To conclude we only need to recall that every continuous linear functional $\Lambda \in \left[ L^1(\mathbb{R})\right]^\star$ is of the form $$\Lambda f= \int_{-\infty}^\infty \phi(x)f(x)\, dx,\qquad f \in L^1(\mathbb{R}),$$ for a unique $\phi\in L^\infty(\mathbb{R})$, and then apply the Hahn-Banach separation theorem. $\square$
A final remark: Even if we did not mention convolutions explicitly, the present proof is not that different in nature from the ones presented above. Both rely on the possibility of approximating "rough" functions (like our $\chi_{[a, b]}$) with "smooth" ones.
Solution 2:
What you do is convolution against "good" functions.
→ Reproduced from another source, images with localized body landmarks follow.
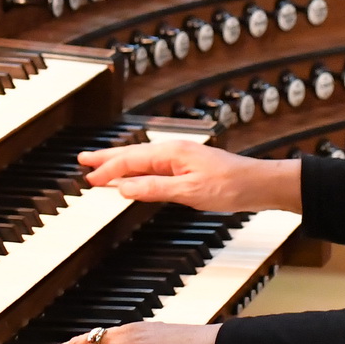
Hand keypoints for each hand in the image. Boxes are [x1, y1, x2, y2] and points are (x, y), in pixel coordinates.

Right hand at [78, 140, 296, 213]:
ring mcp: (182, 158)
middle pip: (132, 153)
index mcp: (171, 153)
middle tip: (83, 160)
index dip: (107, 170)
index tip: (88, 178)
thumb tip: (123, 188)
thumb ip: (154, 189)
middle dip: (107, 158)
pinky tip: (135, 175)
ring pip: (142, 159)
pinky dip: (137, 169)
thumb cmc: (231, 187)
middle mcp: (174, 151)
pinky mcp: (189, 167)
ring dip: (120, 162)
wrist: (261, 184)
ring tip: (101, 165)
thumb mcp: (189, 192)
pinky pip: (154, 166)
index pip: (130, 161)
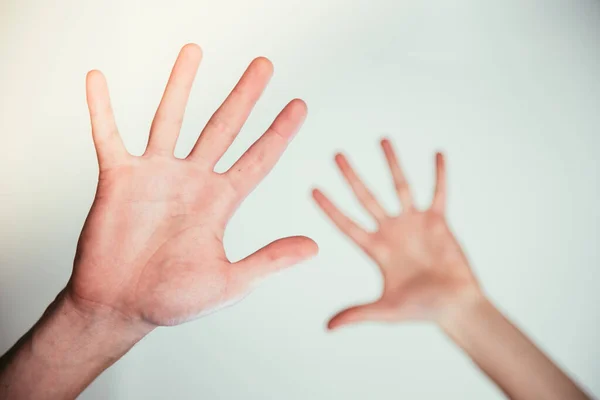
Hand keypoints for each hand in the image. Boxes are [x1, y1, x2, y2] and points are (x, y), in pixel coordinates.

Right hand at [68, 43, 317, 328]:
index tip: (300, 105)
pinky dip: (101, 109)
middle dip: (245, 95)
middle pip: (224, 127)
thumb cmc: (173, 299)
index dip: (280, 132)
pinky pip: (108, 136)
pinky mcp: (118, 179)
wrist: (120, 307)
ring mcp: (155, 175)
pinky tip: (98, 78)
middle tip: (265, 64)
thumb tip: (315, 246)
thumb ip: (270, 260)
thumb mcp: (229, 281)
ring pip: (170, 119)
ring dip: (181, 84)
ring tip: (194, 49)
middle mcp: (192, 181)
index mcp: (220, 202)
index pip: (258, 159)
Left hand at [313, 139, 479, 328]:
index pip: (347, 224)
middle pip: (367, 197)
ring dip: (392, 163)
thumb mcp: (386, 310)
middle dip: (351, 176)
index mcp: (376, 249)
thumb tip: (328, 327)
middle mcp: (391, 231)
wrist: (455, 307)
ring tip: (382, 139)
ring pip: (400, 186)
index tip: (312, 189)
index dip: (330, 208)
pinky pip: (439, 193)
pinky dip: (439, 175)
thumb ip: (358, 313)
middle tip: (336, 154)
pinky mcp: (438, 222)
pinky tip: (437, 153)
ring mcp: (414, 224)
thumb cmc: (421, 310)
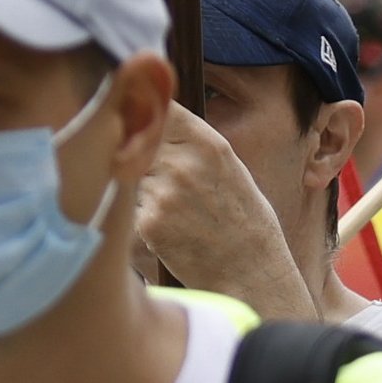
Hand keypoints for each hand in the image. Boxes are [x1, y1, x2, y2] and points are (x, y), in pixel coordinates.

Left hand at [130, 98, 316, 317]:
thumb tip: (152, 117)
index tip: (141, 122)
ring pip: (129, 174)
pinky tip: (165, 229)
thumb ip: (191, 143)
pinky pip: (129, 207)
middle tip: (156, 177)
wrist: (252, 274)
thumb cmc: (243, 221)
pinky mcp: (148, 224)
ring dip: (136, 186)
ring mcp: (162, 193)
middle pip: (135, 140)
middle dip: (136, 153)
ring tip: (170, 208)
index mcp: (208, 144)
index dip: (145, 114)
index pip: (159, 108)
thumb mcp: (229, 168)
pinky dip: (138, 215)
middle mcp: (183, 163)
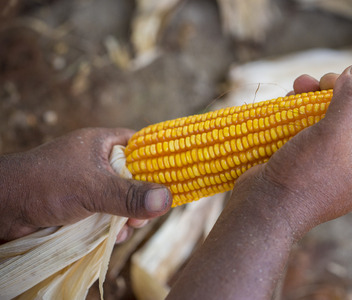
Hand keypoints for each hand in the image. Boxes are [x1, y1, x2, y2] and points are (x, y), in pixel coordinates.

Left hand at [0, 128, 171, 242]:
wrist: (2, 206)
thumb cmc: (45, 184)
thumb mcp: (93, 188)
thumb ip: (129, 194)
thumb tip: (167, 199)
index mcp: (101, 144)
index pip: (140, 146)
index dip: (157, 162)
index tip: (170, 181)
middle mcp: (97, 161)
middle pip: (133, 177)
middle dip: (141, 198)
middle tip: (144, 215)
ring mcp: (88, 184)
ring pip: (121, 199)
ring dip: (127, 216)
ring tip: (126, 228)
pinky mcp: (80, 204)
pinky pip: (107, 213)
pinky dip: (112, 225)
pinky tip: (111, 236)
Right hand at [167, 65, 351, 299]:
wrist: (261, 209)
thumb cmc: (303, 177)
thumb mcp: (333, 136)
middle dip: (345, 92)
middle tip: (327, 80)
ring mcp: (328, 163)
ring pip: (332, 120)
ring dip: (319, 97)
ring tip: (302, 83)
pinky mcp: (305, 160)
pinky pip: (310, 129)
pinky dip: (302, 111)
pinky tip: (290, 98)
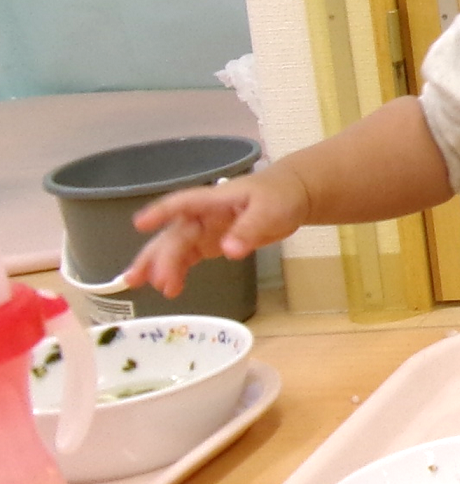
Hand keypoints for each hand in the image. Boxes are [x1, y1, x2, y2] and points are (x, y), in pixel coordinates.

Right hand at [123, 164, 310, 297]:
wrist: (296, 196)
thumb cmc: (280, 195)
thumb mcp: (268, 210)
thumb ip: (248, 230)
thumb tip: (228, 251)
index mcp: (214, 200)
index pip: (183, 203)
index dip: (161, 212)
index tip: (139, 225)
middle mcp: (204, 214)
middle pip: (176, 234)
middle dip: (158, 255)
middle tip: (143, 279)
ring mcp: (207, 229)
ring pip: (177, 247)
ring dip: (159, 265)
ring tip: (140, 285)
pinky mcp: (214, 243)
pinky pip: (190, 257)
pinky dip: (178, 271)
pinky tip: (170, 287)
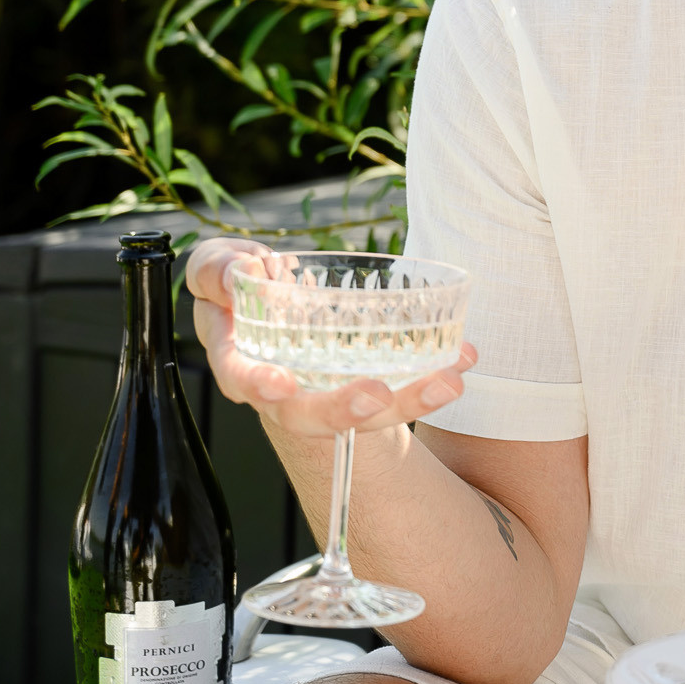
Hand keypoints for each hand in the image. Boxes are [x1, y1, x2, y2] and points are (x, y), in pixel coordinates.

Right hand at [187, 237, 476, 438]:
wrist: (275, 297)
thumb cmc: (242, 283)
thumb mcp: (218, 267)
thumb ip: (217, 270)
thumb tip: (241, 272)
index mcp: (242, 362)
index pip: (244, 381)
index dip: (259, 386)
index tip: (280, 386)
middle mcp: (286, 389)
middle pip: (312, 415)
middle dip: (345, 411)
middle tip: (377, 395)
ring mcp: (329, 388)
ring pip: (369, 410)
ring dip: (411, 400)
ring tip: (449, 381)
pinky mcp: (365, 378)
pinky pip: (401, 384)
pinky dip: (434, 372)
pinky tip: (467, 356)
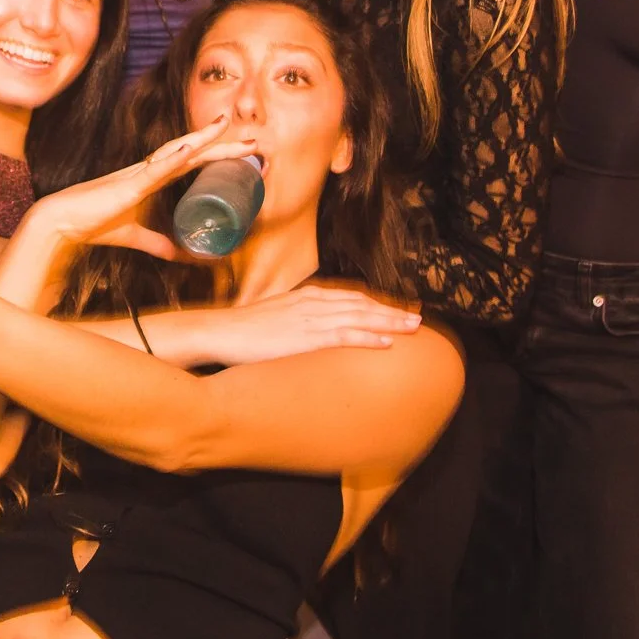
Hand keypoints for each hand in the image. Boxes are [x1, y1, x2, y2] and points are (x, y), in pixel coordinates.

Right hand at [20, 116, 257, 262]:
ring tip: (226, 126)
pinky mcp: (127, 185)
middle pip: (193, 152)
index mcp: (152, 178)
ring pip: (177, 151)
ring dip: (203, 139)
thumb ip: (161, 244)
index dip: (218, 155)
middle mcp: (148, 169)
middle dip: (223, 145)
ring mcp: (139, 174)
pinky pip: (155, 169)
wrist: (62, 222)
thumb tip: (187, 257)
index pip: (193, 162)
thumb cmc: (95, 223)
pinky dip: (174, 158)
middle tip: (254, 142)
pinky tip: (192, 149)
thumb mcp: (137, 236)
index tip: (244, 153)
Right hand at [162, 283, 422, 367]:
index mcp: (307, 296)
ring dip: (389, 321)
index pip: (351, 296)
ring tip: (413, 327)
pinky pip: (343, 336)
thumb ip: (298, 320)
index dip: (377, 302)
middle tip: (418, 316)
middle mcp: (313, 302)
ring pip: (359, 316)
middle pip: (362, 303)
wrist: (219, 331)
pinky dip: (368, 336)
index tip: (399, 307)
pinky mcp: (304, 337)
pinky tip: (386, 342)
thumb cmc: (243, 329)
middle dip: (391, 310)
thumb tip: (311, 330)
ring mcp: (310, 318)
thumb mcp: (276, 317)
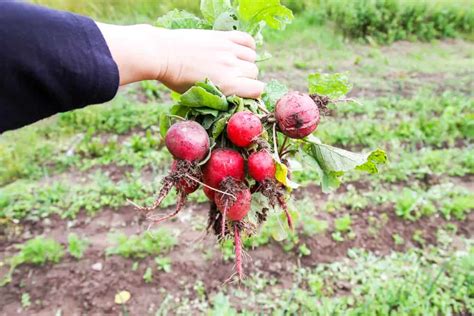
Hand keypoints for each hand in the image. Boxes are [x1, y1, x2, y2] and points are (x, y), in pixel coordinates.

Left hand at [97, 23, 263, 97]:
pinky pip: (247, 40)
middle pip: (254, 72)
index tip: (245, 92)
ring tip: (233, 64)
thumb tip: (235, 99)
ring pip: (252, 57)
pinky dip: (248, 45)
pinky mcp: (223, 37)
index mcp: (228, 85)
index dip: (253, 92)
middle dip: (247, 77)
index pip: (258, 89)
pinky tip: (238, 50)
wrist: (163, 54)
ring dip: (246, 62)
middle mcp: (231, 67)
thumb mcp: (199, 96)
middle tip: (233, 78)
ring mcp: (228, 50)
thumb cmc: (177, 79)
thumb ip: (220, 96)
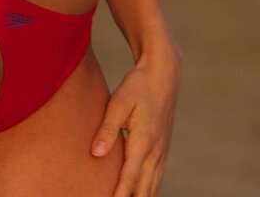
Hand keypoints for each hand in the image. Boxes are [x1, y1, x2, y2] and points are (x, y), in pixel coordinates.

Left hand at [90, 45, 181, 196]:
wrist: (163, 74)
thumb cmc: (138, 86)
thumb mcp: (119, 102)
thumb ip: (107, 128)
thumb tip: (96, 153)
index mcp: (143, 141)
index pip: (130, 177)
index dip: (120, 195)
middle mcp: (155, 150)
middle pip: (143, 188)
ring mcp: (162, 150)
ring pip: (153, 185)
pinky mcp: (163, 147)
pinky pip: (157, 176)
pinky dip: (149, 190)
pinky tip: (142, 194)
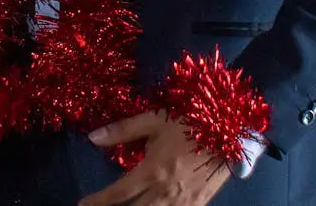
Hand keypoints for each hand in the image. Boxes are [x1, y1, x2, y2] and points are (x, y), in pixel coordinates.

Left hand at [80, 111, 229, 205]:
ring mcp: (184, 202)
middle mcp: (166, 192)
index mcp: (153, 171)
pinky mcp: (199, 204)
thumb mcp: (155, 119)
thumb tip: (93, 137)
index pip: (118, 193)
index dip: (99, 201)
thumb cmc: (192, 120)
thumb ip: (123, 130)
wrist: (232, 128)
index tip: (83, 204)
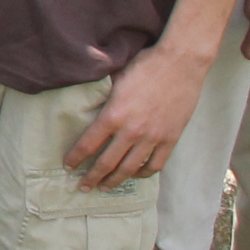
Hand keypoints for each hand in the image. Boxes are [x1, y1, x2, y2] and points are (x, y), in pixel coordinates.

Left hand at [64, 42, 207, 190]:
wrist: (181, 62)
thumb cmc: (145, 66)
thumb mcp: (115, 80)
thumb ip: (103, 98)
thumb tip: (88, 107)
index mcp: (113, 115)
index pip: (88, 144)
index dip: (75, 158)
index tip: (68, 166)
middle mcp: (132, 131)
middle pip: (107, 163)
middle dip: (92, 177)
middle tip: (83, 186)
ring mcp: (153, 137)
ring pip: (130, 169)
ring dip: (115, 180)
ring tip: (105, 187)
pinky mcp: (171, 138)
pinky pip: (155, 164)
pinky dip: (143, 173)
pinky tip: (135, 174)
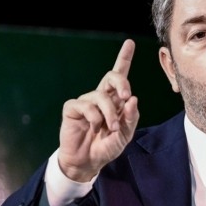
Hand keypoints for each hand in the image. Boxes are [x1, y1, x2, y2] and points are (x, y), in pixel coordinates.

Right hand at [57, 39, 140, 181]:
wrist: (88, 162)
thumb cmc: (106, 147)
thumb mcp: (124, 135)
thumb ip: (130, 118)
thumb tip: (132, 99)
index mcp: (115, 100)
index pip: (119, 75)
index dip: (124, 58)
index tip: (129, 43)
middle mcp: (100, 97)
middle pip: (112, 76)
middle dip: (121, 83)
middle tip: (125, 96)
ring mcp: (86, 102)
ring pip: (100, 96)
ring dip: (109, 113)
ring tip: (110, 128)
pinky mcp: (72, 109)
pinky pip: (85, 105)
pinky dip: (93, 117)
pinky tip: (93, 126)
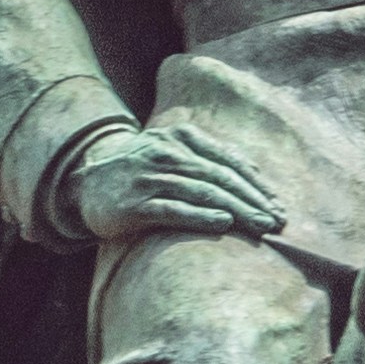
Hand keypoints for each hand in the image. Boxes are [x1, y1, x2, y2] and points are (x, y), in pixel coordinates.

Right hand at [68, 122, 285, 244]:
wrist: (85, 183)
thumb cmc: (142, 172)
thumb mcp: (173, 154)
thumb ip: (208, 160)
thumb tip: (257, 177)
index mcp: (181, 138)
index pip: (228, 160)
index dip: (256, 183)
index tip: (279, 205)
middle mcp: (166, 153)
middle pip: (220, 177)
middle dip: (253, 200)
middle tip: (277, 221)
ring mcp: (149, 177)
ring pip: (202, 192)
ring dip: (237, 209)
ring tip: (260, 225)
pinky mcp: (134, 204)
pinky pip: (173, 209)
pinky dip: (200, 215)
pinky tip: (222, 223)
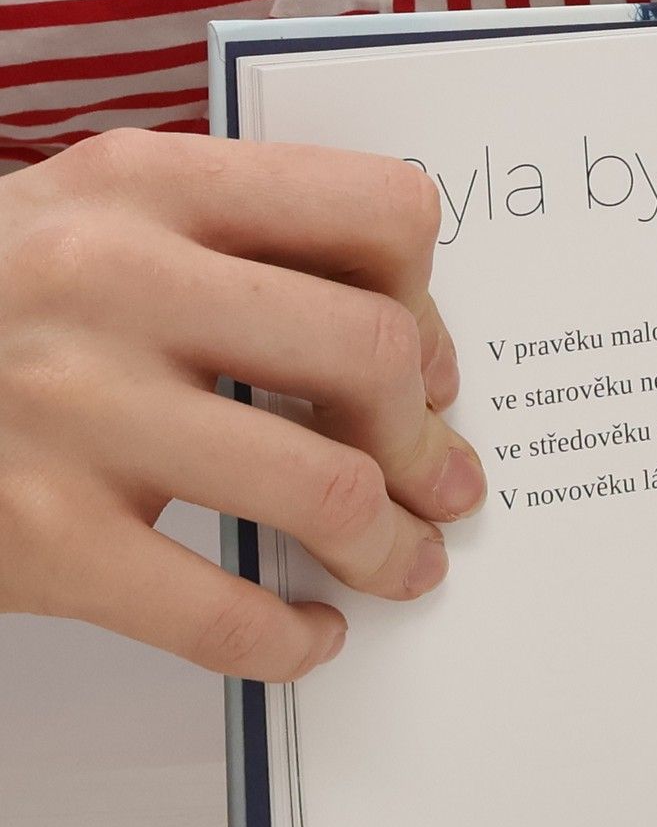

If you do the convolution with a $C^\infty$ function, the result will be $C^\infty$.
You can find the details in Chapter 9 of Wheeden-Zygmund. There you can find proofs of the following facts (I'll write $1$-dimensional versions, but the results are $n$-dimensional):
If $f\in L^p(\mathbb R)$, $g\in C^k_0(\mathbb R)$, then $f*g\in C^k(\mathbb R)$ and $$D^\alpha(f*g)(x)=(f*D^\alpha g)(x)$$ for any $\alpha$.
Given $g\in C^\infty_0(\mathbb R)$ with $g\geq0$ and $\int_{\mathbb R}g=1$, $\varepsilon>0$, let $g_\varepsilon(x)=\varepsilon^{-1}g(\varepsilon^{-1}x)$. For any $f\in L^p(\mathbb R)$, $\|f*g_\varepsilon-f\|_p\to0$ as $\varepsilon\to0$.
Given $f\in L^p(\mathbb R)$, $\delta>0$, let $f=f_1+f_2$, where $f_1$ has compact support and $\|f_2\|_2<\delta$. Choose $g$ as in 2); then $\|f_1*g_\varepsilon-f_1\|_p\to0$ as $\varepsilon\to0$. Now $$ \|f_1*g_\varepsilon-f\|_p\leq \|f_1*g_\varepsilon-f_1\|_p+\|f_2\|_p<2\delta $$ if $\varepsilon$ is small enough. As $f_1*g_\varepsilon\in C_c(\mathbb R)$, we are done.